A Madrasi discovers a Minor Planet!

One of the things I miss most in Bangalore is a clear sky! Light pollution has taken away the sky I thought was my inalienable right! So, I was jealous of the guy in Chennai who discovered what he called a minor planet in his publication. The Madras Observatory from where he discovered this astronomical object is within walking distance of the house I grew up in – it is in Nungambakkam!

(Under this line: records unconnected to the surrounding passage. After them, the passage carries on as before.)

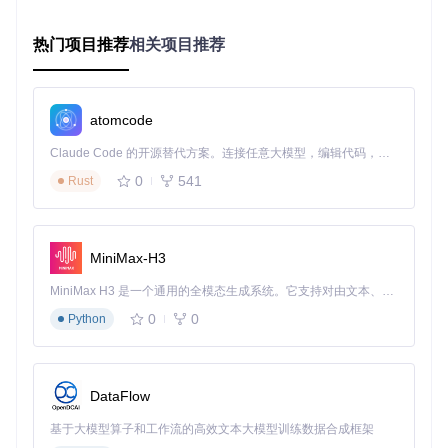
重启目标应用
让联系人发送测试消息并尝试撤回
✅ 步骤验证：检查消息是否仍然可见，确认"已撤回"提示
热门项目推荐
相关项目推荐
不再出现
场景化价值：从个人到企业的信息保护
atomcode
商务沟通场景
Claude Code 的开源替代方案。连接任意大模型，编辑代码，运行命令，自动验证 — 全自动执行。用 Rust 构建，极致性能。 ｜ An open-source alternative to Claude Code. Connect any LLM, edit code, run commands, and verify changes — autonomously. Built in Rust for speed. Get Started
客户通过微信发送的报价信息、合同细节等重要商业内容，即
0
541
Rust
使对方撤回，您仍能完整保留原始记录，为商务谈判提供可靠
依据。特别是在价格协商过程中，可避免因对方撤回修改而导
致的信息不对称。
MiniMax-H3
团队协作场景
项目群中讨论的方案细节、任务分配和截止日期等信息，即使
MiniMax H3 是一个通用的全模态生成系统。它支持对由文本、图像、视频和音频组成的多模态上下文进行统一理解，并能生成分辨率高达 2K、时长可达 15 秒的带原生立体声音频的视频。得益于面向任务泛化的系统设计，H3 在预训练阶段就已具备广泛的多模态上下文理解与生成能力，能够出色地执行复杂的多模态指令。
被撤回也能完整留存。这对于远程团队协作尤为重要，确保所
0
0
Python
有成员都能获取一致的信息，减少沟通成本和误解。
学习交流场景
技术交流群中的代码片段、学习资料和问题解答，往往具有很
DataFlow
高的参考价值。使用防撤回功能可以永久保存这些学习资源，
构建个人知识库，方便日后查阅复习。
基于大模型算子和工作流的高效文本大模型训练数据合成框架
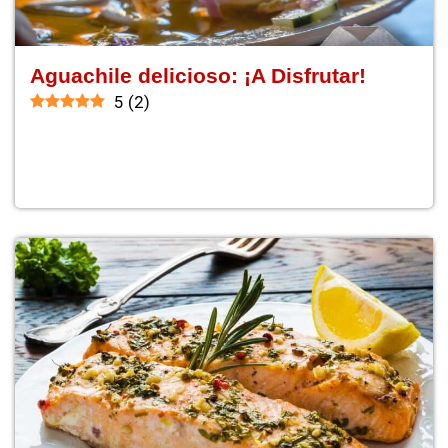
Aguachile delicioso: ¡A Disfrutar!
5
(
2
)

Let me now confess a few liberties I have taken with the truth! The incident did not take place Chennai, but in what was then propahly called Madras! I should have said “discovered” rather than “discovers” in my title! Lastly, my Madrasi who lived thirty years in Madras and died in the same city would be called an Englishman by some chauvinists! My hero is Mr N. R. Pogson ( ). He discovered eight asteroids and six variable stars.

I got to know of him today, when I did a web search to see if there are cases of asteroids known which have their own satellites! Sure there are! This makes me hope secretly that 2012_DA14 which is going to whizz by on the night of Feb 15, 2013 will have a few satellites too! See my post wondering if stuff accompanying DA14 could enter the atmosphere and give us a great fire-works display.

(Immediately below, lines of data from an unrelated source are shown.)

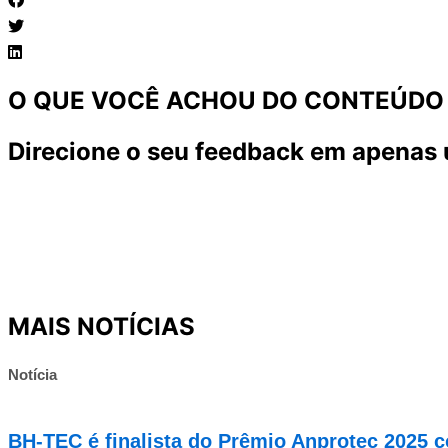
O QUE VOCÊ ACHOU DO CONTEÚDO
Direcione o seu feedback em apenas 
MAIS NOTÍCIAS
Notícia
BH-TEC é finalista do Prêmio Anprotec 2025 c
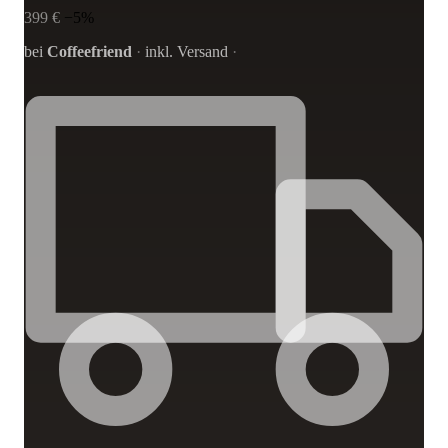
399 €
−5%
bei
Coffeefriend
·
inkl. Versand
·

Mr Pogson reported the discovery of what he called a minor planet that he named Sylvia, in 1866! Refer
Pogson, N. R. (1866), Minor Planet (87) Sylvia, Monthly Notices of the Royal Astronomical Society, Vol. 26, p. 311 (June 1866).
Is Sylvia a minor planet or a mere asteroid? I will let you search for and find the answer. Suffice it to say that it is about 286 KM in “diameter”. What attracted my attention was the fact much later, other observers discovered that Sylvia had two moons – which were named Romulus and Remus. The babies are not puny either – each one has a mass of about 10 to the power of 12 tons! The big brother Romulus goes as far as 1356 Km from its parent during its orbit.
Now tell me! Is there a chance we will see some fireworks when DA14 does a fly -past?